Amerika, 1.'lik dışındaki sonuçları başarısızlık sayabilir, dünyanın en kibirli 12 oyuncusunu da getirmiş olabilirler ama Wade'in muhtemelen ne kadar kendinden emin bir süperstar olduğu yönündeki imajını tazelemek için söylediği bu laf bile Amerikalılar'ın saha içinde olmasa da en azından saha dışında önemli bir eksikliğinin bulunduğunu gösteriyor bana. 2. olimpiyatına katılacak bir sporcunun henüz olimpiyat ruhunu kavrayamamış olmasını geçtim, bu aslında NBA'in hangi çizgiye doğru kaydığına dair çok aleni olmasa da üzerinden konuşabileceğimiz bir ipucu veriyor.

Birader biz sana altın kazanamazsın demedik ki..

Klişe - 2



SABAH
'a özel açıklamalar yapan Portekizli oyuncu, sarıkırmızılı takıma transfer olarak doğru bir tercih yaptığını düşündüğünü belirterek, "Ben hedefleri büyük olan bir takım istiyordum. Yönetici Adnan Sezgin beni bu konuda ikna etti. Şimdi tek amacım büyük başarılarda pay sahibi olmak" ifadesini kullandı.

(Ara klişe:
*FERNANDO MEİRA FOTOĞRAFLARI İÇİN TIKLAYINIZ...)

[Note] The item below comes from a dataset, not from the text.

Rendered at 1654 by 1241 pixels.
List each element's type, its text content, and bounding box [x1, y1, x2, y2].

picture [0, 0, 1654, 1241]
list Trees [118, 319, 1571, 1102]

Takımda beklediğinden çok daha iyi bir ortamla karşılaştığını kaydeden Meira, "Yaptığım tercihin doğru olduğunu İstanbul'a gelince daha iyi anladım. Bana çok sıcak davrandılar. Takımdaki herkes çok kaliteli. Bütün oyuncular tek başına birer yıldız. Burası bir aslan yuvası gibi. Birlikte büyük başarılara imza atacağız" dedi. Genç futbolcuların çok yetenekli olduğunu vurgulayan tecrübeli defans oyuncusu, "Mesela Arda 15-20 yıllık profesyonel gibi oynuyor. Bu çizgide giderse büyük bir yıldız olur. Takımda kimsenin yeri garanti değil. Bu nedenle forma savaşı yaşanacak" diye konuştu.